- Interactive map of Sunflower
- Coordinates: 37°41′12″N 97°22′53″W﻿ / ﻿37.68667°N 97.38139°W
- Country: United States
- State: Kansas
- County: Sedgwick
- City: Wichita
- Elevation: 1,305 ft (398 m)

Population (2016)
- • Total: 6,647
- ZIP code: 67203, 67213
- Area code: 316

= Sunflower, Wichita, Kansas =

Sunflower is a mixed residential and commercial neighborhood in Wichita, Kansas, United States. It lies in the west-central part of the city on the north side of U.S. Route 54.

==Geography==
Sunflower is located at (37.686667, -97.381389) at an elevation of 1305 ft. It consists of the area between West Street in the west and Meridian Avenue in the east and between Central Avenue in the north and U.S. Route 54 in the south. Sunflower borders the neighborhoods of La Placita Park and Indian Hills to the north, Delano to the east, Stanley/Aley to the south, Orchard Breeze to the west, and Orchard Park to the northwest.

==Government==
For the purposes of representation on the Wichita City Council, the portion of Sunflower south of Douglas Avenue is in Council District 4, and the portion north of Douglas is in Council District 6.
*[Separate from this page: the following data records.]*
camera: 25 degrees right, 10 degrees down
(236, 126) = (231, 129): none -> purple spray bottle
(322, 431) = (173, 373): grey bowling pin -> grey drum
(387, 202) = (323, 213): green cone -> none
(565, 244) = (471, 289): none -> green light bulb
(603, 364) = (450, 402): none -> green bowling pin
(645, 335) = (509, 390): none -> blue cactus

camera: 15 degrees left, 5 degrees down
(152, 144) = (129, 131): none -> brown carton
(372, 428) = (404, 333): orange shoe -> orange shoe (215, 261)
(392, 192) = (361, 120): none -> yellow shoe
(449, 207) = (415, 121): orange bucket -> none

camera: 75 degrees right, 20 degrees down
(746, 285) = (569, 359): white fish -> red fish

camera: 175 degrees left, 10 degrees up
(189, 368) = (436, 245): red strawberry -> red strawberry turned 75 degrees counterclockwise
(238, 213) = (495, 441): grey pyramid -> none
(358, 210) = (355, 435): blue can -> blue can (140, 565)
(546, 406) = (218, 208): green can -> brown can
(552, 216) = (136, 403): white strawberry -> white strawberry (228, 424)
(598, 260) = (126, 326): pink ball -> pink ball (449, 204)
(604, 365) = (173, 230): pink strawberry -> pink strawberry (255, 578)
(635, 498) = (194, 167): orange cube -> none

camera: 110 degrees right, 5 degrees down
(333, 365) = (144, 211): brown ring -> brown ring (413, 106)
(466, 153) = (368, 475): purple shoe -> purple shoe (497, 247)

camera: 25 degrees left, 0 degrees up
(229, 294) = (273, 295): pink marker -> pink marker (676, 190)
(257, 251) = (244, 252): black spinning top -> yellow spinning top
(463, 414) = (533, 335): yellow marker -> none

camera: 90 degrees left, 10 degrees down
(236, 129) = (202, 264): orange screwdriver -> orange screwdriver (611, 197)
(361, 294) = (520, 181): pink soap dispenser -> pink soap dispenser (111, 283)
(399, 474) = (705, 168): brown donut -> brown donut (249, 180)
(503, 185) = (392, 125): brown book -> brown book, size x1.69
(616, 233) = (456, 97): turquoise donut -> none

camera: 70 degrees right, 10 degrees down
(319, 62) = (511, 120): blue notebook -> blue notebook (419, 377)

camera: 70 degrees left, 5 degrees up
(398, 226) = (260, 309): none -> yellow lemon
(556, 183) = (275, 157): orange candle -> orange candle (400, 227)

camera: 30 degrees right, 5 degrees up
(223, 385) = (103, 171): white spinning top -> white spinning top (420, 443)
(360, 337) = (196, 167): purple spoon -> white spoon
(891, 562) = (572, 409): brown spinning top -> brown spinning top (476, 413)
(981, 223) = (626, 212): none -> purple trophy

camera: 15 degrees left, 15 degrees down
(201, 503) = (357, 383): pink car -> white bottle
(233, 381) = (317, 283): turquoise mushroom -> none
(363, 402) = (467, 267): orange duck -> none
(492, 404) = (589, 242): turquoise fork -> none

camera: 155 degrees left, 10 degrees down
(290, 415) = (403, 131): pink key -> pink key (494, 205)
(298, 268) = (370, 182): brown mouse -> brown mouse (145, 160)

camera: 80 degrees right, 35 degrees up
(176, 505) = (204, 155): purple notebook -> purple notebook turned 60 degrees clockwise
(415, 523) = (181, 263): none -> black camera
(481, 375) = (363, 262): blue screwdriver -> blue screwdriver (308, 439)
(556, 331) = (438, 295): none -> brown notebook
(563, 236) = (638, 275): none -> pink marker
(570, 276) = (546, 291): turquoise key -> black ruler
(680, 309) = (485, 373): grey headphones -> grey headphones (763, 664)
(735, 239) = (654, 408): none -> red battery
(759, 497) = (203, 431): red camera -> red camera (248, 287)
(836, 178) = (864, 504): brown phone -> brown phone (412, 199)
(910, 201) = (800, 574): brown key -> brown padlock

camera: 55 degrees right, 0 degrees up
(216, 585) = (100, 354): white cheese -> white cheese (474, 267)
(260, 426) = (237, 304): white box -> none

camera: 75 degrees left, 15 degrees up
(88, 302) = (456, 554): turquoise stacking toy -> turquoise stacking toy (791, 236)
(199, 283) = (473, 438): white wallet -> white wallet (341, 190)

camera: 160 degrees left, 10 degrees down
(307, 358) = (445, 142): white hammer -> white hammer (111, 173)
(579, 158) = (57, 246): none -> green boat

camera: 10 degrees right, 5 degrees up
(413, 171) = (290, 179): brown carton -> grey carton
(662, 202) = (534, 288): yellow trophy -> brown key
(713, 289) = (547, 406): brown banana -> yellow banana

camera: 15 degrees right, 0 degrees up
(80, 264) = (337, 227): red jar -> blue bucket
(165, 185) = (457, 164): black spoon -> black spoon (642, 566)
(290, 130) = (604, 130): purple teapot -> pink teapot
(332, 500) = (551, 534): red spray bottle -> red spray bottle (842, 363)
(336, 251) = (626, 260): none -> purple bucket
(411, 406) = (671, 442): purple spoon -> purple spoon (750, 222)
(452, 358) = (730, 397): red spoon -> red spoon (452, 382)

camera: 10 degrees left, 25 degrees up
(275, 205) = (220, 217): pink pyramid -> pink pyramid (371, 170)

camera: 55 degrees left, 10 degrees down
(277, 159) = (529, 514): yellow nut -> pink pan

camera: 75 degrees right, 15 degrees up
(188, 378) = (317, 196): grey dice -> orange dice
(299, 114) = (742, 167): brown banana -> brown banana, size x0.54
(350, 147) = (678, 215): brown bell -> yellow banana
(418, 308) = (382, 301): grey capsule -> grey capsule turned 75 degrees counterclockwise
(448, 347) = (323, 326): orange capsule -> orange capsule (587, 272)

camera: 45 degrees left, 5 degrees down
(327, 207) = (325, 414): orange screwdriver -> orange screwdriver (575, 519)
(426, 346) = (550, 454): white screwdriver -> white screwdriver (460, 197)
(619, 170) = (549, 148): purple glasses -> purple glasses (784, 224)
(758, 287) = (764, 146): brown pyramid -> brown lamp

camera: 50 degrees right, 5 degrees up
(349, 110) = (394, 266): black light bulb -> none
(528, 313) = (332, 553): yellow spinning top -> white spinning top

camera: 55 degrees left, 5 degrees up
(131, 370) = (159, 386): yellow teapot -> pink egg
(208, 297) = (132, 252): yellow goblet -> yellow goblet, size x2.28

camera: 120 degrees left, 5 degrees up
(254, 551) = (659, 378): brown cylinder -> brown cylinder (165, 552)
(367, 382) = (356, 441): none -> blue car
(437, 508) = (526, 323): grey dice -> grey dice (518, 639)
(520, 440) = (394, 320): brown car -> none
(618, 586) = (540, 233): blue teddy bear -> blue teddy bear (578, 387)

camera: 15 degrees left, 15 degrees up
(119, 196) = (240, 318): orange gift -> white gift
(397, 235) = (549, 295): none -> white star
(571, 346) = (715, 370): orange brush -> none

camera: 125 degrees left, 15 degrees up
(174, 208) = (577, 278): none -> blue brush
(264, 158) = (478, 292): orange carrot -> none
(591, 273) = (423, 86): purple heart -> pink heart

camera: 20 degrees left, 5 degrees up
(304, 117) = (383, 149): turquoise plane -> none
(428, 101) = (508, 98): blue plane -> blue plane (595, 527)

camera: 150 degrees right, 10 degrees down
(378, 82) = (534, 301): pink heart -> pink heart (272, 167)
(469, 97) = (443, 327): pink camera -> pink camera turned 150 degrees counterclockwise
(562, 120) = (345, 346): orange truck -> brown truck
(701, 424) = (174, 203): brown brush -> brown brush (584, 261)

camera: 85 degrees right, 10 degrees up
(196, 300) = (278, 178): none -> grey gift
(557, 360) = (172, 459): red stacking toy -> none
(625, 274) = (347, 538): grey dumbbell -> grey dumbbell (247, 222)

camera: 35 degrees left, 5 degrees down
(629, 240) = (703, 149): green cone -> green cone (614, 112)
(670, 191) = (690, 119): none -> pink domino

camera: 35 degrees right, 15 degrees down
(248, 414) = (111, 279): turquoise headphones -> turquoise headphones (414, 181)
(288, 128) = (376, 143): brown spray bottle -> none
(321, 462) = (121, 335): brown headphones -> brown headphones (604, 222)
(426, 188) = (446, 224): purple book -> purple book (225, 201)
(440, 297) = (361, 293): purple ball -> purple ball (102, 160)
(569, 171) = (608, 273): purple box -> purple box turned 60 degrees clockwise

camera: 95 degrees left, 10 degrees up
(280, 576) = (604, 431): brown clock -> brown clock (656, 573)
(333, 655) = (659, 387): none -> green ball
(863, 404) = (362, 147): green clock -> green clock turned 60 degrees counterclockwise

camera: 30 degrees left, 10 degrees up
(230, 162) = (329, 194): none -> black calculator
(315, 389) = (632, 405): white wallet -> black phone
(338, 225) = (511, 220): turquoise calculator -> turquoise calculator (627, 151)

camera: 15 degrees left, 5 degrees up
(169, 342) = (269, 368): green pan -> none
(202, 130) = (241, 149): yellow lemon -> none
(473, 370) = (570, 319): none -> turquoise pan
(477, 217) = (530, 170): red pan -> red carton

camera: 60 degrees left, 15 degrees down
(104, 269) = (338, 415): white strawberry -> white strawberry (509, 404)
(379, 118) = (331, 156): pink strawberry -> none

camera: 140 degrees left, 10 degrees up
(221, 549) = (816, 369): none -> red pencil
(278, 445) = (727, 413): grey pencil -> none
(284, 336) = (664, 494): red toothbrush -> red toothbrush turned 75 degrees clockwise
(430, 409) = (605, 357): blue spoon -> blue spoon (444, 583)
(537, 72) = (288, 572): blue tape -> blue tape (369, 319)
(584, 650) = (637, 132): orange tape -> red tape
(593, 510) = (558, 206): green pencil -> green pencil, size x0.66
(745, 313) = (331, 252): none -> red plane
For the purposes of representation in the Kansas Legislature, Sunflower is in the 25th district of the Kansas Senate and the 95th district of the Kansas House of Representatives.

==Education==
Wichita Public Schools operates two facilities in Sunflower:
- Lawrence Elementary School
- Mayberry Cultural/Fine Arts Magnet Middle School

==Media==
KSAS-TV, the Fox/MyNetworkTV television affiliate in Wichita, and KMTW, a Dabl affiliate licensed to Fellow city Hutchinson, Kansas, broadcast from studios on North West Street in Sunflower. Radio station KSGL, which plays a mixed Christian and Adult Standards format, broadcasts from studios on West Central Avenue in Sunflower.

==Parks and recreation==
The city's Department of Park and Recreation maintains one park in Sunflower: West Douglas Park. The park consists of 16.77 acres and includes a concession stand, an open shelter, playgrounds, softball diamonds, and tennis courts.

==Transportation==
Douglas Avenue and Maple Street, both of which run east–west, are the primary streets through Sunflower. Other arterial roads include: Central Avenue, which runs east–west along the north side of the neighborhood; Meridian Avenue, which runs north–south on the east side; and West Street, which runs north–south on the west side. U.S. Route 54 runs east–west as the Kellogg Avenue freeway along the south side of the neighborhood, accessible via interchanges at West Street, Edwards Street, and Meridian.

Wichita Transit offers bus service in Sunflower on its 11, 12, 14, and 15 routes.

Kansas and Oklahoma Railroad operates a freight rail line which runs northwest–southeast through the northeast corner of the neighborhood and northeast–southwest through the southeast corner of the neighborhood.